▶ _Source excerpt_:
====================
Looking back, remember Admiral Mike Mullen, then Chairman of US Joint Chiefs of Staff accusing ISI of engineering attacks on the US Embassy and other targets through the Haqqani network. Where are the Haqqanis? “The Haqqani family, which runs the network like a mafia, maintains several town houses, including in Islamabad and elsewhere, and they have been known to visit military facilities in Rawalpindi, attend tribal gatherings and even travel abroad on pilgrimages. “Experts say leaders of the Haqqani network may be hiding in plain sight in cities rather than in remote tribal areas,” wrote Pir Zubair Shah and Carlotta Gall in New York Times on 31 Oct, 2011. Vahid Brown, Princeton counter terrorism expert added, “Senior leaders of the group concerned with political and financial affairs, like Khalil Haqqani and another of Jalaluddin’s brothers, Ibrahim Haqqani, have long resided in Islamabad. My impression is they mostly live in the cities. Ibrahim Haqqani had lived in Islamabad for the past 20 years. Diplomatic cables released by WikiLeaks last year also revealed that the two Haqqanis often traveled to the UAE from Pakistan.” This apart, complicity of ISI-Haqqanis in attacking the Indian Embassy in Kabul and Indian interests in Afghanistan has been well established.
 
If there were expectations from the India-Pakistan Home Secretary level talks, they failed miserably as Pakistan is back to her true colours. The mask is actually off. Despite loads of evidence proving complicity of Hafiz Saeed in the 26/11 Mumbai terrorist attacks and our Home Minister reiterating time and again that “enough evidence” has been given to Pakistan, Pakistan says “not enough”. The fact is simple -  Pakistan will not act against this rabid mullah when he is being backed by scores of serving and retired military officers besides millions of radicals. Rehman Malik’s statement that the pact for the new liberalized visa regime should be finalised at the political level was another gimmick. He could have not signed it with someone else holding the strings.
====================
(Stored dataset items)
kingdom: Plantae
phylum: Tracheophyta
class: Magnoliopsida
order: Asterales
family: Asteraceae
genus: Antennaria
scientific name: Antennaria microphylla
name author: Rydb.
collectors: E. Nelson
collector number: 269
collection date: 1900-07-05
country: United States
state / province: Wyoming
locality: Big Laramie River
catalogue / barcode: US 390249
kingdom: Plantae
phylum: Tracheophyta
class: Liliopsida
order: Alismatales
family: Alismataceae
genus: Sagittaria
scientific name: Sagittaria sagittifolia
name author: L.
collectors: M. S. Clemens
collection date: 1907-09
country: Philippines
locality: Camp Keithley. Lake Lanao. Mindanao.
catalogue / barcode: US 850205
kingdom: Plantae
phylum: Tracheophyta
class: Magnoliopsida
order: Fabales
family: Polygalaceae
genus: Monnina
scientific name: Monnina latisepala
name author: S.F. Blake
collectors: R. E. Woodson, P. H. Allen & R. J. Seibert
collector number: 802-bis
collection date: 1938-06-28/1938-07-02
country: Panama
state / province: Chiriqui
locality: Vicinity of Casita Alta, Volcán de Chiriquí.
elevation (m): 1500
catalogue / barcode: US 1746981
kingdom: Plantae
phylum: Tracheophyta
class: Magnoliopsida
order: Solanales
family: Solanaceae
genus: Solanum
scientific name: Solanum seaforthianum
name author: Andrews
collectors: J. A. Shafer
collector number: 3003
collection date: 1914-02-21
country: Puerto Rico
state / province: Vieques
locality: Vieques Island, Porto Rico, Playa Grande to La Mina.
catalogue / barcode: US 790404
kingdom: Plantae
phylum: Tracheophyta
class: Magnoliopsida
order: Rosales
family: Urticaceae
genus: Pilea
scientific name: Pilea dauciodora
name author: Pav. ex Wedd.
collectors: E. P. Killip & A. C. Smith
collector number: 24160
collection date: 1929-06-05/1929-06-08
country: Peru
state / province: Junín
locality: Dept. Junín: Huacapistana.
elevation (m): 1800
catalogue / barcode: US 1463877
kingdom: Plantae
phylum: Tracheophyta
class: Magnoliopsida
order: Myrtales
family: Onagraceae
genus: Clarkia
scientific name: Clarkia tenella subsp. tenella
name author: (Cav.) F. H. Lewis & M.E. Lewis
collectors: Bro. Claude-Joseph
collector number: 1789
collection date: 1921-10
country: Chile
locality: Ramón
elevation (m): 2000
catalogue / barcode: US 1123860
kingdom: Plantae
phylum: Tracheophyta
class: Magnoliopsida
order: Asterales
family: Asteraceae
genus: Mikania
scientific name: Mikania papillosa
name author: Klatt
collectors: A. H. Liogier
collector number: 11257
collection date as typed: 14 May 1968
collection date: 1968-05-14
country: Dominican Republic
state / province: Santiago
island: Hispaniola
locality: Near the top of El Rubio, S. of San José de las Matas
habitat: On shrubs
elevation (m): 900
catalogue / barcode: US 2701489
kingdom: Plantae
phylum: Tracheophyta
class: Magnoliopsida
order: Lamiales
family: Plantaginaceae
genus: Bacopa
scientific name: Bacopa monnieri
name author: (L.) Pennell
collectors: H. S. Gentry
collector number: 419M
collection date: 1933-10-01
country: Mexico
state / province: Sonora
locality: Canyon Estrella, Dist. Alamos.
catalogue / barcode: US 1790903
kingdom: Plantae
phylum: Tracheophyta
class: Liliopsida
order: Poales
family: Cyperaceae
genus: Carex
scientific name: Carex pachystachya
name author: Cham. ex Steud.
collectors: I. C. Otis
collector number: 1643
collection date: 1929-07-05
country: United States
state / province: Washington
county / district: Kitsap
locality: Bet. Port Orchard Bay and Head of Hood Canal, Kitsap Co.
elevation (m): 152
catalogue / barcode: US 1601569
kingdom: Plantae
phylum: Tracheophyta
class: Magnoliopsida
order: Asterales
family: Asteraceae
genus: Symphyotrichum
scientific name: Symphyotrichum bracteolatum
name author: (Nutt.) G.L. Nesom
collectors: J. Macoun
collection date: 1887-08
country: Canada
====================
▶ _Written exercise A_:
Name every city mentioned in the passage about Pakistan and the Haqqani network.
▶ _Written exercise B_:
Carry on the passage about Pakistan and the Haqqani network, starting right after its final sentence.

▶ _Task output A_:
Islamabad, Rawalpindi, Kabul, Mumbai

▶ _Task output B_:
Let us not have illusions about true democracy in Pakistan. “In the absence of the activism of democracy, you are left with the fatalism of patronage. A nation that obsesses over external threats is one that values patronage, because patronage means protection from what may come. Valuing patronage is in some ways the antithesis of voting in a democracy: rather than shape your future, you seek protection from it. Ironically, patronage also nullifies the future possibility of democracy because it reiterates the importance of that which is local — kinship, ethnicity, language, sect — over what is national. As long as we seek protection from an external enemy, we will seek patrons, even if they come in uniform —and it is thus that history readies to repeat itself,” wrote Huma Yusuf in Dawn last October. 
 
Let us not get carried away by Kayani either. Globe and Mail newspapers had reported Kayani telling Hamid Karzai that the conditions for peace in Afghanistan would be closing of several Indian consulates while offering to broker deals with Islamic Emirate leaders whom he considers a “strategic asset”. Chris Alexander, former Canadian envoy to Pakistan and former Deputy Special Representative of UN Secretary General to Afghanistan says, “Pakistan Army’s mission in Afghanistan is to keep Pashtun nationalism down, India out and Hamid Karzai weak”. Does India still want to succumb to Kayani’s machinations?
 
Will Pakistan break up? No, definitely not. US, China, Saudi Arabia will not permit it notwithstanding Pervez Hoodbhoy, Professor of Nuclear& High Energy Physics,     Quaid-e-Azam University, Islamabad stating, “An extremist takeover of Pakistan is probably no further than five to ten years away”. A question does, however, arise whetherl a second break up of Pakistan into smaller nations be more conducive to world peace - stable smaller nations versus an increasingly unstable Pakistan? 
 
What India needs to do is concentrate on bilateral trade that both economies desperately need. We must remember this is possible even while Pakistan’s crafty and radical anti-Indian designs will likely remain unchanged. Bilateral trade has not diminished Chinese aggressive designs on Taiwan and India, and we should not expect Pakistan to change so easily.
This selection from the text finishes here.